In the oneway parts I add role:forward or role:backward.
While for the role:forward there isn’t any problem, I’m not sure how to sort the backwards members. In the following drawn I put the 2 cases.
In a logical way, in the relation I would sort members in the same direction as I drive, so travelling in the backward direction I’d sort as in the case 1.
Hello! As far as I understand, there is no need for forward / backward roles on street relations. Just for confirmation: what kind of relation are we talking about (because route relations differ from street relations)?
I think the editor JOSM is helpful in such cases, because this editor visualises these situations when opening a relation with such members. But sorry I cannot give you a more sufficient answer at the moment
I was also confused how to map such roads. But I’m set “forward” role on all parts where the road splits to 2 oneway carriages. I was told the order of all members doesn’t matter for routing, but it’s easier to see if these (in the relation JOSM relation editor) are sorted in same order as in reality.
I think it is easiest for maintenance to have 2-3 relations, one for forward, one for backward, and if you want one that contains the other two relations, just like we do it for public transport routes.
The role “forward” indicates the route only uses the forward direction of the way and not the backward direction.
The role “backward” indicates the route only uses the backward direction of the way. This is rarely needed for dual-carriageways, because the driving direction of one-way ways is conventionally the forward direction of the way.
Let’s face it. Roles forward and backward are used in many but not all type=route relations. They are needed if the relation can be followed in both directions and different ways are used per direction. The role depends on the direction the way is followed depending only on the direction of the way:
forward is used if the way is only followed in the way’s direction
backward is used if the way is only followed in opposite direction of the way’s direction.

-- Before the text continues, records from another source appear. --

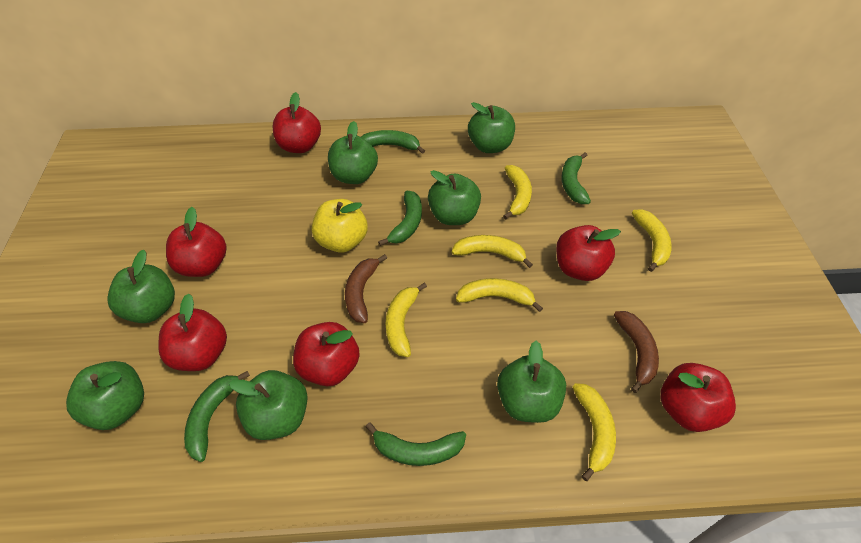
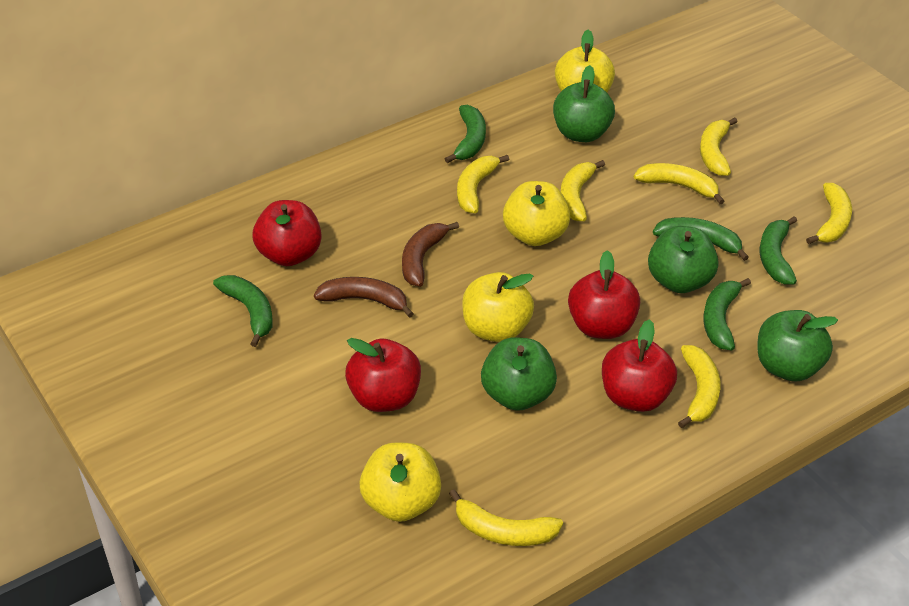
green apple: [66,361,144,430] [107,250,175,323] [229,370,308,440] [328,121,378,184] [428,170,481,225] [468,102,515,153] [497,341,566,423] = 7 -> [481,337,557,411] [553,65,615,142] [648,226,719,293] [757,310,838,381] = 4
red apple: [159,293,227,371] [166,207,227,277] [272,92,321,153] [293,322,360,387] [556,225,621,281] [660,363,736,432] = 6 -> [253,200,322,266] [345,338,421,412] [568,250,640,339] [602,319,677,412] = 4
yellow apple: [312,199,368,252] = 1 -> [359,442,441,522] [462,272,534,342] [503,181,570,246] [555,30,615,92] = 4
yellow banana: [386,282,427,357] [452,235,533,268] [456,278,543,312] [503,165,532,219] [572,383,616,481] [632,209,672,272] = 6 -> [449,489,563,546] [457,155,509,214] [561,160,605,221] [634,163,724,204] [678,345,721,428] [700,117,738,176] [806,183,852,244] = 7

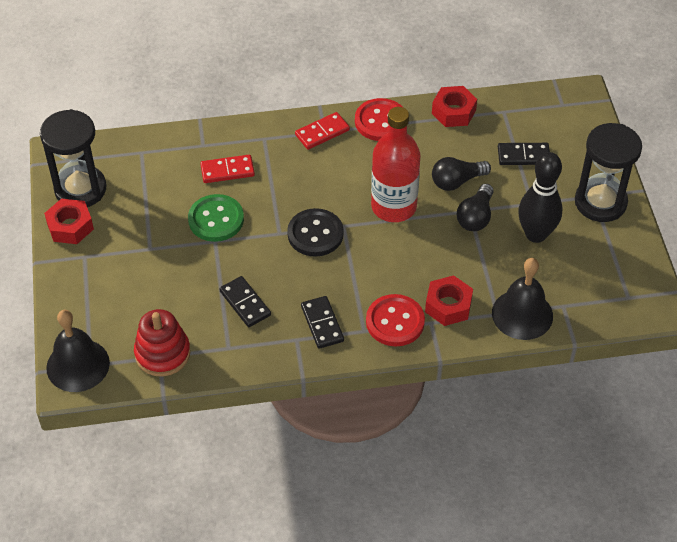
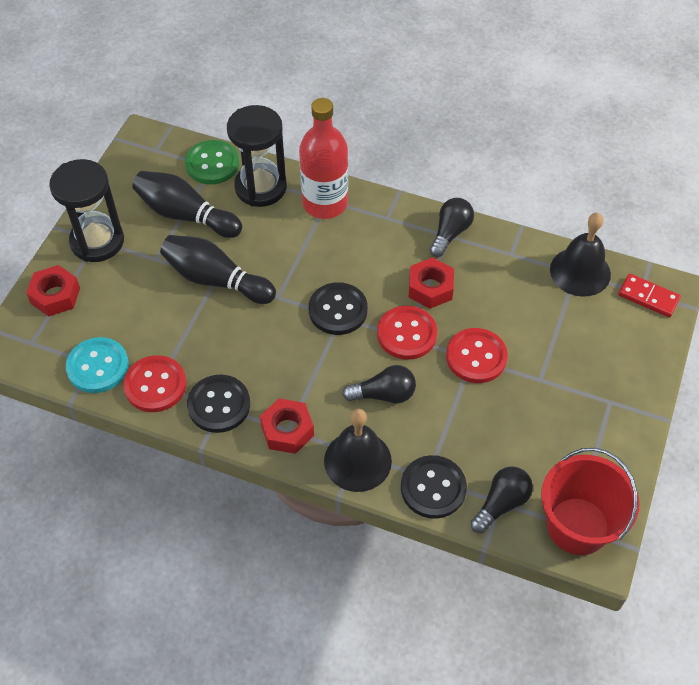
black bowling pin: [518,152,563,243] = 1 -> [132,171,242,238] [160,235,276,304] = 2
black button: [287,208,343,257] = 1 -> [187,375,250,433] [309,282,368,335] [401,455,467,519] = 3
black domino: [219,276,271,327] [301,296,344,349] [498,143,550,165] = 3 -> none = 0
black light bulb: [432,157,491,191] [457,184,493,231] = 2 -> [342,365,416,404] [430,198,474,257] [470,466,533,533] = 3
red bucket: none = 0 -> [541,448,640,555] = 1
red button: [355,98,402,141] [366,294,425,346] = 2 -> [123,355,187,412] [377,306,437,360] [446,328,508,383] = 3
red domino: [200,155,255,183] [295,112,350,150] = 2 -> [618,274,681,318] = 1
red stacking toy: [134,309,191,377] = 1 -> none = 0
turquoise button: none = 0 -> [66,337,129,393] = 1

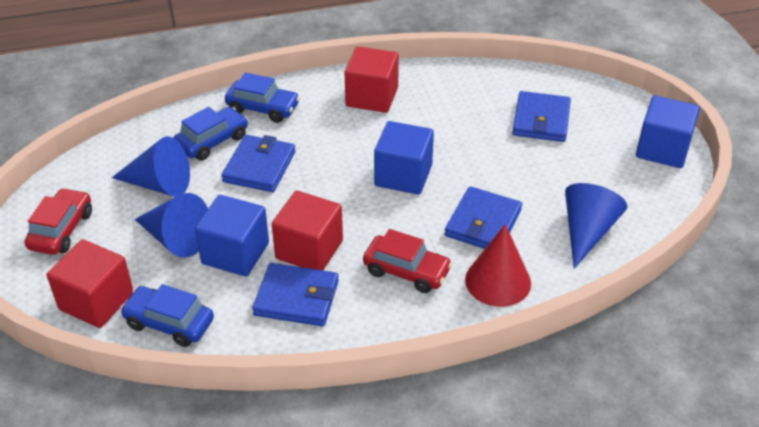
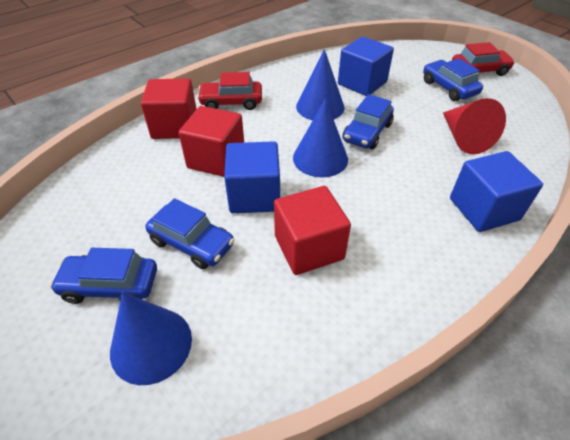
blue car: [120,284,214,347] [173,107,248,161] [225,72,300,123] = 3 -> [50,248,157,304] [145,198,235,269] [342,94,394,149] [423,58,483,101] = 4
blue wallet: [221,135,296,192] [252,263,339,326] [445,186,522,249] [512,91,571,142] = 4 -> none = 0

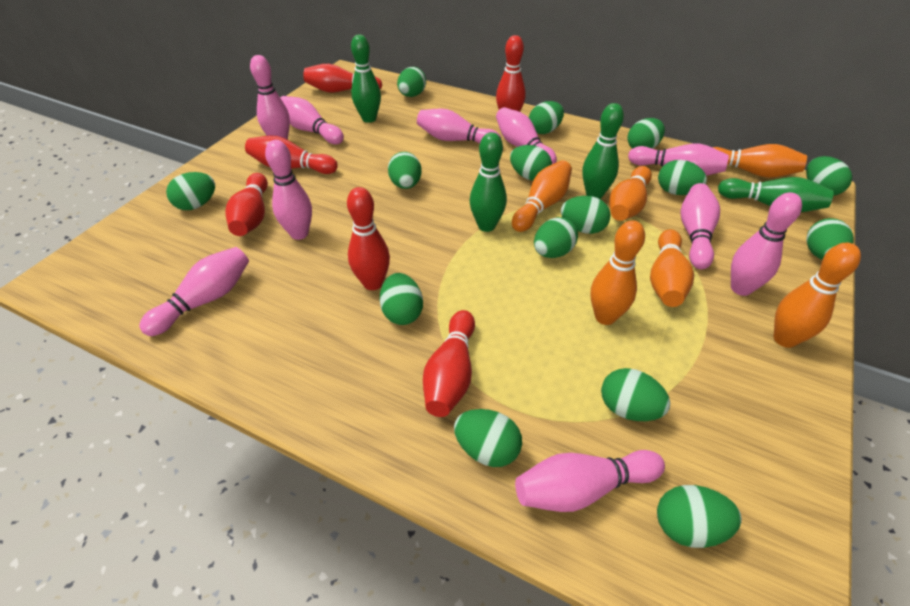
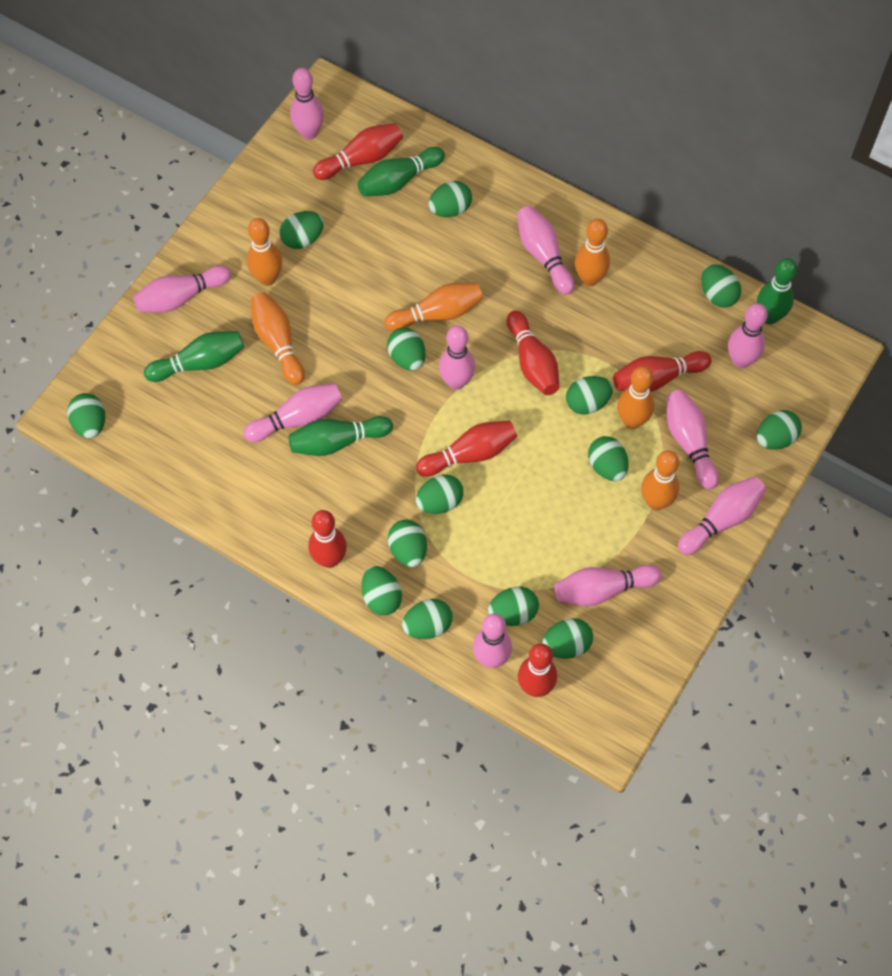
green egg: [166,172,215,210] [380,273,423,325] [388,152,422,189] [397,67,426,97] [454,409,522,467] [510,145,552,181] [529,101,564,134] [534,217,578,258] [561,196,611,234] [601,368,670,421] [627,118,665,149] [657,485,742,548] [658,160,707,195] [806,156,852,196] [806,218,854,260] = 15 -> [67,393,105,438] [280,211,324,249] [362,566,402,615] [387,328,426,371] [388,520,427,567] [402,599,452,639] [416,474,463,514] [429,181,472,217] [488,586,539,626] [542,618,593,659] [566,376,613,415] [588,436,629,481] [701,264,741,308] [757,410,802,450] = 14

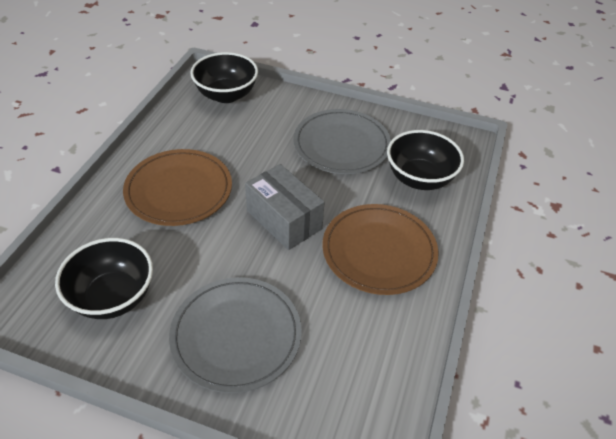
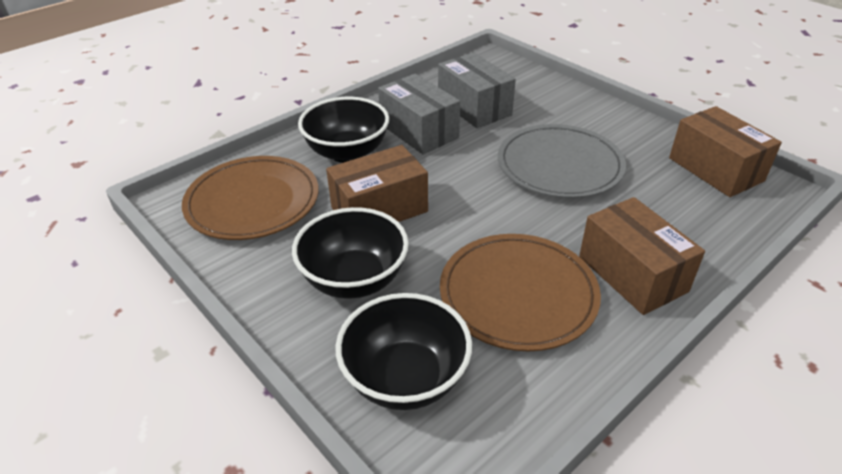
brown box: none = 0 -> [326,145,428,222] [579,197,705,315] [669,106,782,197] = 3
grey box: [245,164,325,250] = 1 -> [378,74,460,154] [438,53,516,128] = 2
grey plate: [169,277,302,393] [293,109,391,174] = 2 -> [498,124,626,198] = 1

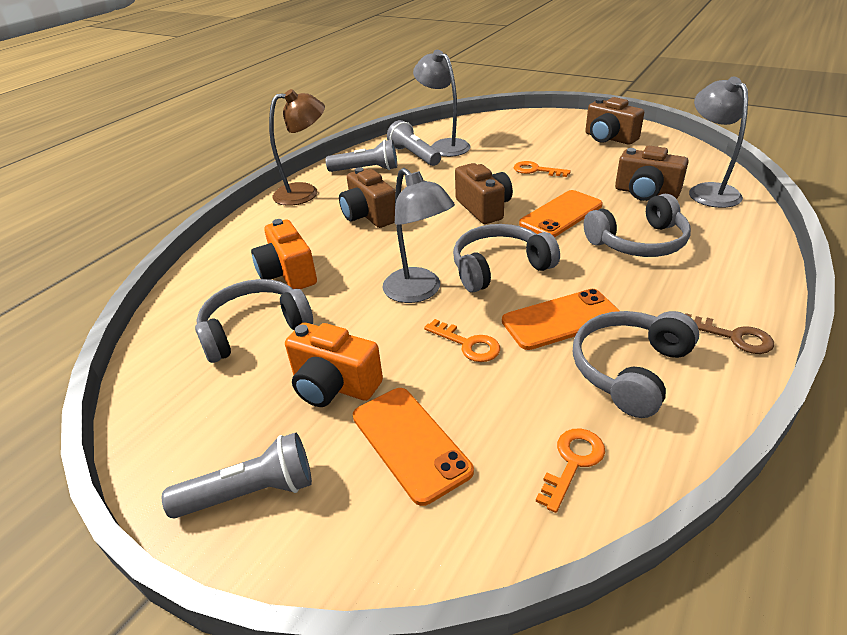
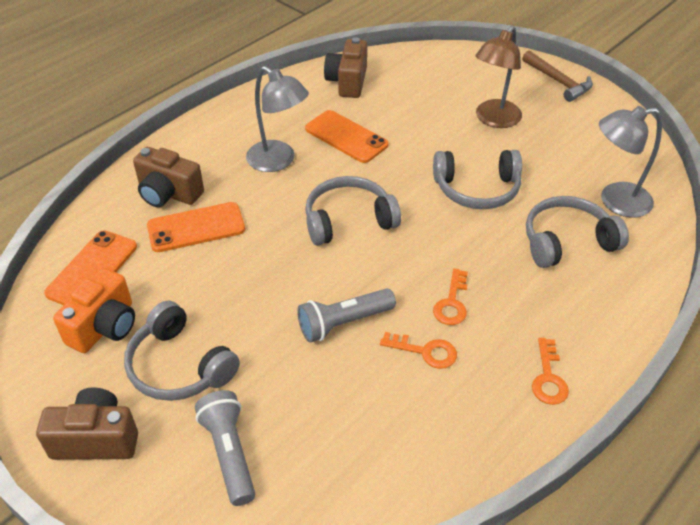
brown camera: [339,167,395,228] [455,163,513,224] [585,97,644,145] [615,146,689,201] = 4 -> [36,388,138,460] [133,147,204,207] [324,37,367,98] = 3
brown hammer: none = 0 -> [522,50,593,102] = 1
brown key: [685,313,774,354] = 1 -> none = 0
grey flashlight: [162,433,312,518] [326,140,397,172] [387,120,441,166] = 3 -> [195,390,255,506] [297,288,396,343] = 2
grey lamp: [382,168,455,303] [413,50,471,157] [689,77,748,208] = 3 -> [246,66,309,172] [599,106,662,217] = 2
orange camera: [251,219,317,289] [285,323,383,407] = 2 -> [53,268,135,353] = 1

If we are talking about dual carriage route with oneway=yes ways it is all the time forward.
Properly sorting the members by connectivity is very much appreciated as QA often depends on it and e.g. elevation profiles are not possible without it.
Yes, if we are talking about route=road and most or all ways are only followed in one directions it might be useful to use one relation per directions and group them in a type=superroute relation. Even then the roles are still useful.
Using one (or several) relations per direction is useful to reduce the numbers of members per relation which turn quite unfeasible with too many members. The maximum is around 4000 members but I usually try to stay well below 2000 as with adding more details ways are usually split and therefore the number of members will rise.
The roles are the information that the way is only used in one direction. Unlike type=route, public_transport:version=2 we have no written rules for route=road and superroute might contain alternatives. Looking at the members demands to dive deeper into the data which is not needed with roles.